IT'S OVER

ALM No.69, October 2024

SHORT STORIES

Alyssa Woodward

9/24/20243 min read

I stared into his aqua, puddle, eyes and they filled me with too many emotions. Mostly anger. The divorce hadn’t been finalized, and I could barely stand being in the same room as him. Cody had always been stubborn. Now he got his way in the divorce too; he wanted to move on, and I didn’t. We were on our way to finalize the process when he’d stopped the elevator.

“Can’t you take the next one?” I had fumed at him.

“Look, let’s just get this over with” he stated indifferent.

We had gotten onto the elevator and pressed the corresponding button for the floor we needed to get to. The tension in the air gave me the worst anxiety. It was only made worse when the elevator stopped halfway and beeped loudly. My head spun as I scanned the elevator. I was always terrified of elevators since I was very young. My chest felt tight. I scanned the red and gold tint and saw the light flashing towards the buttons on the main panel. Yellow letters illuminated the panel with a big “error,” warning.

“This can’t be happening!” I screamed

“Just like you to freak out the second something bad happens” Cody said annoyed.

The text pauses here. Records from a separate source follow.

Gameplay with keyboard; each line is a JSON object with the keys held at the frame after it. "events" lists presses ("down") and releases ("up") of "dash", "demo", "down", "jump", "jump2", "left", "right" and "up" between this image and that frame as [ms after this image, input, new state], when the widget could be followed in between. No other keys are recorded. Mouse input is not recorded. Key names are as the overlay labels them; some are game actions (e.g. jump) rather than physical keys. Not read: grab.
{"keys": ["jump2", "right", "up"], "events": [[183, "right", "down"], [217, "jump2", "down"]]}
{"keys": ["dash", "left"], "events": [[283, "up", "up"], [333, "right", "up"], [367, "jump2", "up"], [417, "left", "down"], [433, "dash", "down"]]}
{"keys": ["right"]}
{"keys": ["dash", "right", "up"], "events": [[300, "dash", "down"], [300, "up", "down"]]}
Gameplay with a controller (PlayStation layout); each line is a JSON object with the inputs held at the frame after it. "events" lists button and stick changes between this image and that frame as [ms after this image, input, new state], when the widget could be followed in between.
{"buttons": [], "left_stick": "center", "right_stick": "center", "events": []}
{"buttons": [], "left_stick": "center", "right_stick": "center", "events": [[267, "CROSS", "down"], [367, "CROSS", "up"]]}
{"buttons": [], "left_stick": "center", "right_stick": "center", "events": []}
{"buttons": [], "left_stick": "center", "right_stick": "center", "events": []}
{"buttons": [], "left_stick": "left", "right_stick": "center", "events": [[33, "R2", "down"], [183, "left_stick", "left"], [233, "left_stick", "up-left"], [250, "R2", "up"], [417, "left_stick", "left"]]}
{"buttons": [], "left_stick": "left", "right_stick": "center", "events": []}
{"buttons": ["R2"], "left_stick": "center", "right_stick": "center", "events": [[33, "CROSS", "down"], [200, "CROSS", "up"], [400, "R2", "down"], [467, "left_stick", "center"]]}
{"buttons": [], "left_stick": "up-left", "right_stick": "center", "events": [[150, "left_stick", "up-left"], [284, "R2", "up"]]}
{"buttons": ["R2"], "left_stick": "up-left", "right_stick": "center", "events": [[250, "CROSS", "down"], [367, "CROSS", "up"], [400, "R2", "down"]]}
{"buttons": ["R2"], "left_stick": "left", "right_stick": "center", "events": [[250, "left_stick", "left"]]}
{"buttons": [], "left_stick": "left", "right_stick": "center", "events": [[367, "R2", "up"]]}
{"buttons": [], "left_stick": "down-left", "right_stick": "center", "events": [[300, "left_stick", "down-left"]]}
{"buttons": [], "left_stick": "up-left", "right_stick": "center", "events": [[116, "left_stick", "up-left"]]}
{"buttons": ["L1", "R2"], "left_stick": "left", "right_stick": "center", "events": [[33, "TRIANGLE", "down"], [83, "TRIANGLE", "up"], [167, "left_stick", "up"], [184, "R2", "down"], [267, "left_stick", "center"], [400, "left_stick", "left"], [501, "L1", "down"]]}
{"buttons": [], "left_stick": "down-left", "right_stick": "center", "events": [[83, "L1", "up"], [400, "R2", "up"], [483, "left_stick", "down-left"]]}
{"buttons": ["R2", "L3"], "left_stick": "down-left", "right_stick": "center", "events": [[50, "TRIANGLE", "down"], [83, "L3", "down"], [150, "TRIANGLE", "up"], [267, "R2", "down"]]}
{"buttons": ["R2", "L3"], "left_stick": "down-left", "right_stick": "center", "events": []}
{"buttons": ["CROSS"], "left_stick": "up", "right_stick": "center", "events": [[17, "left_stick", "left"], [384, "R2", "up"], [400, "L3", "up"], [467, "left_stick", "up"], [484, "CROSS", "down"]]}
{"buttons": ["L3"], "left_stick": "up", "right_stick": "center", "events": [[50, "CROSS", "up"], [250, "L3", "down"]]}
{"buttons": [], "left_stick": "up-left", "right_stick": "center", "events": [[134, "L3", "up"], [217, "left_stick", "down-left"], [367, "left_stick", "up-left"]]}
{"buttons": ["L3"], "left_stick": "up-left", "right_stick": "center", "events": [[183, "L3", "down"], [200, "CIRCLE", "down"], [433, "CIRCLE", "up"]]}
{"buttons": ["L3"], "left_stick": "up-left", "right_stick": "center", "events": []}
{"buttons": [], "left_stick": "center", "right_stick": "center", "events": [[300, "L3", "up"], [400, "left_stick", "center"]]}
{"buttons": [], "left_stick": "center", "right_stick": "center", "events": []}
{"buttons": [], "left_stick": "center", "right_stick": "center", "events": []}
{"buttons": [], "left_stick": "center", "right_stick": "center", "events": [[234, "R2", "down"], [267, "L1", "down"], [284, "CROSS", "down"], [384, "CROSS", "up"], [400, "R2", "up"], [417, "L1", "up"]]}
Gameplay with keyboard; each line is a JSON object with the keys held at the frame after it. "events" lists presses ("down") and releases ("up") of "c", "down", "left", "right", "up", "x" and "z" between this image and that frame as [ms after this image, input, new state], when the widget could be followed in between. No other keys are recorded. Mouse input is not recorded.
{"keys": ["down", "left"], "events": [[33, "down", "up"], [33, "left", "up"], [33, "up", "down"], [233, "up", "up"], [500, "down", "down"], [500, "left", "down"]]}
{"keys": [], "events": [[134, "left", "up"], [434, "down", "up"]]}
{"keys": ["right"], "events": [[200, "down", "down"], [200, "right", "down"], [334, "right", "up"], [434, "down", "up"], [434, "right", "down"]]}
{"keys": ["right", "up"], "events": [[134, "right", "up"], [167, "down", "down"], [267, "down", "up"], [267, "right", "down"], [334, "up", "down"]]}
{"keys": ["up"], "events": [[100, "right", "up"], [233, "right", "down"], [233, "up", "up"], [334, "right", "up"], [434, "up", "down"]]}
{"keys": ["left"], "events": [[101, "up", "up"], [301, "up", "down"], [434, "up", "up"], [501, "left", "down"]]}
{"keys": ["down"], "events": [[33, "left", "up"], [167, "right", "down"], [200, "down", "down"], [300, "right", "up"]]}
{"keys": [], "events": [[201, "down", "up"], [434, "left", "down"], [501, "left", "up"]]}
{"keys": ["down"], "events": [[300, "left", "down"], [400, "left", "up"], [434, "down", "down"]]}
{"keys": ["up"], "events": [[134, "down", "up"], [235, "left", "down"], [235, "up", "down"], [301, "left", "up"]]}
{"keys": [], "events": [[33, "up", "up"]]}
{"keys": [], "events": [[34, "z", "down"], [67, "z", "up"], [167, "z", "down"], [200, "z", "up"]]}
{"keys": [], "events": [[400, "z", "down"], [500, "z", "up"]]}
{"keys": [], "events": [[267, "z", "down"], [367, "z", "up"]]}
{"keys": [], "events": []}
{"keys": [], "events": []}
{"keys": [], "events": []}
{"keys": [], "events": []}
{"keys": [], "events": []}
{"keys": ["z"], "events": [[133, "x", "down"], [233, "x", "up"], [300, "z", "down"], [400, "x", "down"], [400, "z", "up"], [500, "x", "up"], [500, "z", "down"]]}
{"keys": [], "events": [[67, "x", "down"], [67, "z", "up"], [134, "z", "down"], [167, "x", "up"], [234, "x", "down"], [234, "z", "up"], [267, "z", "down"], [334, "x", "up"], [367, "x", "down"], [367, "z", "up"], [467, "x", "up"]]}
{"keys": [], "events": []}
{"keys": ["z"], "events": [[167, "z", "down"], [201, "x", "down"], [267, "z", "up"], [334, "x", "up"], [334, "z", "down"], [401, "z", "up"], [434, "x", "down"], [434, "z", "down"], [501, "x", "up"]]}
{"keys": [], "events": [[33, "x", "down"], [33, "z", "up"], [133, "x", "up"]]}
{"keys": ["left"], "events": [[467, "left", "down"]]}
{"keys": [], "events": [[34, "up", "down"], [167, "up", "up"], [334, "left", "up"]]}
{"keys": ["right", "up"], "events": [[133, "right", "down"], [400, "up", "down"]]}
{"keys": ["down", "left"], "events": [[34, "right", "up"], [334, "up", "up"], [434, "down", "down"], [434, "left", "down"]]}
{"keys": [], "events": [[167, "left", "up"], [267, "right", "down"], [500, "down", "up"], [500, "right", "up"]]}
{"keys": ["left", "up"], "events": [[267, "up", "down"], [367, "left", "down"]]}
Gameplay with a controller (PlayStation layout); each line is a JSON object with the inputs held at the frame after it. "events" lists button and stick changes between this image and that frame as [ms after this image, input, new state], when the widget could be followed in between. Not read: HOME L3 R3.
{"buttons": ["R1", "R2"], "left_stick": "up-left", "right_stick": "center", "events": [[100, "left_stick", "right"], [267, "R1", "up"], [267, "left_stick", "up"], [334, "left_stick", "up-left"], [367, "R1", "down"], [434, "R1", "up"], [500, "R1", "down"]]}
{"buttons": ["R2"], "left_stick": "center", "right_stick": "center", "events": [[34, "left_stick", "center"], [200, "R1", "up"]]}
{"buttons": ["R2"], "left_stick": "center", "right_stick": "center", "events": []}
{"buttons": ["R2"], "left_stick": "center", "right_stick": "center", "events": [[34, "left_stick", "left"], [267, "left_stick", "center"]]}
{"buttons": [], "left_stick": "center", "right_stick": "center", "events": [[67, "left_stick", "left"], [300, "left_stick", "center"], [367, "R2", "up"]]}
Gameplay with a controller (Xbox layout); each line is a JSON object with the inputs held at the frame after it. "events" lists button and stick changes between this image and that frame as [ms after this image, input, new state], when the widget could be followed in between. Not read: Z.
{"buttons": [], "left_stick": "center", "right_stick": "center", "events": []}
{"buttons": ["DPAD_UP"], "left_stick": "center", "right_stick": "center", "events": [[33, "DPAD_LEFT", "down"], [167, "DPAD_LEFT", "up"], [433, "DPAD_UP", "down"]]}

I hate him! This is the exact reason we can’t work through our problems; he just doesn’t care! She gritted her teeth.

I went to start searching the panel to solve the problem, ignoring his remarks. I had fumbled with the buttons for several minutes before getting frustrated and sat in the opposite corner of my soon-to-be ex-husband. I rested my head in my palms out of resignation.

“We are so sorry for the inconvenience,” a grainy voice spoke on the speaker. “We should have you out of there in about an hour.”

“I really just wanted this to be over,” Cody spoke softly.

“I really didn’t want any of this, I love you,” I spoke “Please, why can’t we just work this out?”

“You hurt me! I can’t just forget about him, okay?” he yelled softly

“You were in prison! I was lonely, please understand!” I choked.

I started to cry, knowing I messed up. I couldn’t undo the past; all I could do was try to make up for it in the future. I met his eyes as he began to cry himself.

“Why? Why couldn’t you just wait? Just talk to me,” he cried.

“I was so confused, I thought we would be different people,” I spoke softly “I thought you wouldn’t… love me.”

“I have always loved you! I cried every night in my cell, just wanting to hold you. I would have given anything to see you and my son,” he cried again

“I am so sorry I made this mistake; I would do anything I could to take it back, or make it up to you,” I cried starting to stutter.

He grabbed me then, pulling my body into his. He had lifted my chin up to face him directly. He stared deep into my eyes, piercing them with a ferocity I have never known. We sat in silence for a moment, just taking each other in. I’ve missed his smell so much. Sandalwood and ember. Sophisticated beyond his actual means. He’s a cook, and usually reeked of French fries.

“I love you, I don’t want to lose you, but this can never happen again.” he spoke sternly

“It won’t I promise! Please, I just want to love you again!” I screamed

“I need some time… Then maybe, we can try again,” he almost whispered.

The elevator came to life almost as soon as he was done speaking. We both rose to our feet and composed ourselves. The janitor stood at the open door and beamed at us apologetically.

“Sorry folks, were going to have to replace to unit, hope it wasn’t too much trouble,” He spoke bubbly.

“No, not a problem at all. Just going to drop my divorce case,” he said casually.

The janitor almost skipped off happily as my husband stood there stoically. He turned to face me, trying not to cry, and held me close. He ran his fingers through my hair like I loved. I had missed him so much.

“We will get through this,” he said softly “I need time though.”

“Anything you want. I am just so glad at the end of the day, I won’t have to say It’s over,” I spoke burying my face into him.

We walked hand in hand to the clerk’s office. We began to explain the situation to them and were provided the appropriate document to sign so the case would be dropped. He smiled his goofy smile at me, and all the bad from the day seemed to just melt away. I thought it funny, but on this day, I would never hate elevators again.

Alyssa Woodward is a devoted mother to three beautiful children, and not afraid to speak her mind. When she isn't writing, or engaging with her children, she loves to go urban exploring, and also loves concerts! She also has two furry, feline, friends.